Stan Musial (.423) and Ted Williams (.421) continue to lead their respective leagues in batting average. There is another .400 hitter - Reds shortstop Roy McMillan is hitting exactly .400. McMillan actually hit .272, but had gotten to a torrid start at the beginning of the season, spending the first few weeks of the season hitting over .400. He then began the inevitable cool down, but then he went on a tear again this past week and crawled his average back up to .400. A lack of offense is not Cincinnati's problem - they and Boston lead their respective leagues with 200 runs scored - but having your #8 hitter chipping in with a .400 batting average is always nice.

 

The other statistical oddity is that Washington third baseman Eddie Yost leads all players with 17 doubles. Yost actually only hit 13 doubles for the season, so it is safe to say that Yost is off to a hot start.
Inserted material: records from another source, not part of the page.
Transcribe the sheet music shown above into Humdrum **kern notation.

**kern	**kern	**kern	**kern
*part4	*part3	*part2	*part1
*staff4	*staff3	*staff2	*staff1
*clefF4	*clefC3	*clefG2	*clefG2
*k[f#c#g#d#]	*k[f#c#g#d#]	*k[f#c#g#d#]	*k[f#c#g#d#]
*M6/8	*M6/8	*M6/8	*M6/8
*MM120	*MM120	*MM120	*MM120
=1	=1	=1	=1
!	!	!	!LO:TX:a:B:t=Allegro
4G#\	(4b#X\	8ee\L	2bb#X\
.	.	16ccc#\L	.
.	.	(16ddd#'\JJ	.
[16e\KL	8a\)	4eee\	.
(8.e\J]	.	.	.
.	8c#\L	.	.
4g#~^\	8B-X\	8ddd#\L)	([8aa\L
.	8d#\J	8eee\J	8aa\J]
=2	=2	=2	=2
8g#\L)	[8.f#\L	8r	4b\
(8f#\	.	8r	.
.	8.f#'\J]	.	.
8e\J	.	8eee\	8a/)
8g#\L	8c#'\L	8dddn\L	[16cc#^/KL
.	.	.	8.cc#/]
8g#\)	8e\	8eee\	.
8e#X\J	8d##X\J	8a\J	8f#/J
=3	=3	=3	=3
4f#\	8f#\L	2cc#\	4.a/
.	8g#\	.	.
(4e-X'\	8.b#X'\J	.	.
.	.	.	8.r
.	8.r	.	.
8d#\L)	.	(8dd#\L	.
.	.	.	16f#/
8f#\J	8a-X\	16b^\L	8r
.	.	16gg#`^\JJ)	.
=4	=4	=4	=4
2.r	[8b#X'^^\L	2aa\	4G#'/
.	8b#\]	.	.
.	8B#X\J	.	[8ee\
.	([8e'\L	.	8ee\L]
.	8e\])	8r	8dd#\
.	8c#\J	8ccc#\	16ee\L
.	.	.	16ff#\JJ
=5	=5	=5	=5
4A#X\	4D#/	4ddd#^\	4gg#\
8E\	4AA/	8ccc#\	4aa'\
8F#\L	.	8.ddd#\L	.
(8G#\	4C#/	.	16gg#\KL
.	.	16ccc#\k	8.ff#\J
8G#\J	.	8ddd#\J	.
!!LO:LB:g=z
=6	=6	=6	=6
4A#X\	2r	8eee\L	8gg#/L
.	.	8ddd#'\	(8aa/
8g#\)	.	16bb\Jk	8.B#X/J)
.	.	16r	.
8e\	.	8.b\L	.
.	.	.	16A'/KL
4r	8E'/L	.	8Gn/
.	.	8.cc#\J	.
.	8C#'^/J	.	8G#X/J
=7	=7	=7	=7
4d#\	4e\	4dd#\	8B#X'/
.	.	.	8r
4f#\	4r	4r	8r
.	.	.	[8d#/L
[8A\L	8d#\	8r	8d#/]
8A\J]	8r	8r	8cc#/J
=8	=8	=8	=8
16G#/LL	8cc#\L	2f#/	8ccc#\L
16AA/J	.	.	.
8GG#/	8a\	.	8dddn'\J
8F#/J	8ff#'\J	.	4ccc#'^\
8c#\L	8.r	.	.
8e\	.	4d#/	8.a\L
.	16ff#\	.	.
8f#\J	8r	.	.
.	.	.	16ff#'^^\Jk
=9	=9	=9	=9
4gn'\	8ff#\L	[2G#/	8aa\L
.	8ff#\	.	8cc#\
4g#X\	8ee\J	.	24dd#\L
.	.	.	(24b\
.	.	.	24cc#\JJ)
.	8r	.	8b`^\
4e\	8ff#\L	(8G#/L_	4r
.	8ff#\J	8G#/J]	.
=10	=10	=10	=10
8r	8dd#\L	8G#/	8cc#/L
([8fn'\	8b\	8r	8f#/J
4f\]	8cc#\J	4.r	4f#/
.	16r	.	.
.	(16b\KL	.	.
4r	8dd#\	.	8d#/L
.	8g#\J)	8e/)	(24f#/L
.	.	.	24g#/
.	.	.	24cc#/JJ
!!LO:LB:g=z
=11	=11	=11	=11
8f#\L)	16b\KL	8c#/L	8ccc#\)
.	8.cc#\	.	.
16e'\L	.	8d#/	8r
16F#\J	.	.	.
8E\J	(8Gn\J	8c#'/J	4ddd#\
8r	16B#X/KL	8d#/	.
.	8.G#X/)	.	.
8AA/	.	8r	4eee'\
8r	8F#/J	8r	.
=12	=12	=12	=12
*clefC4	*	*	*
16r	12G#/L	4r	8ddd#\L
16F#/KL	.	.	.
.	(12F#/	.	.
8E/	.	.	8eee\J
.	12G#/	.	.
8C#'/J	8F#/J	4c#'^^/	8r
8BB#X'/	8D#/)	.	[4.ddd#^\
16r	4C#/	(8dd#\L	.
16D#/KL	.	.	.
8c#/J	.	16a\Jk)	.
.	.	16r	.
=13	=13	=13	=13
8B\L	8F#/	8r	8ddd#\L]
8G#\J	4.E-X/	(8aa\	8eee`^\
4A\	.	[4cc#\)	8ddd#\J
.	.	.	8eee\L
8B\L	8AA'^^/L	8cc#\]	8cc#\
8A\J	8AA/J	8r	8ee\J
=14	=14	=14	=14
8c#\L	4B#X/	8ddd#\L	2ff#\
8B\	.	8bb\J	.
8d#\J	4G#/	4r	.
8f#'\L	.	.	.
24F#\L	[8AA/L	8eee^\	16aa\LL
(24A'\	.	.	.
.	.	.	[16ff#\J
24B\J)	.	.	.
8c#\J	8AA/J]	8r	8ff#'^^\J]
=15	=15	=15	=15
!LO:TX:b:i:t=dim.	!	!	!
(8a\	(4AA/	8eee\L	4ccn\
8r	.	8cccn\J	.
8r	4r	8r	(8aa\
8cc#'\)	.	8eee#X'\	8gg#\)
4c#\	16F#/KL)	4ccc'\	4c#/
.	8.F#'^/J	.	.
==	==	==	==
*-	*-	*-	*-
Yost is going to have several injury-related absences coming up soon so this won't be able to continue, but like McMillan, it seems that every replay has those couple of guys that play way over their head to start the season (this would also include Hank Aaron and his 20 homeruns to date).



https://pixels.com/featured/crosley-field-1961-gary-grigsby.html


As described above this has been an exciting season to replay so far, and with an upcoming Memorial Day and a Sunday full of doubleheaders, anything can happen in these two pennant races.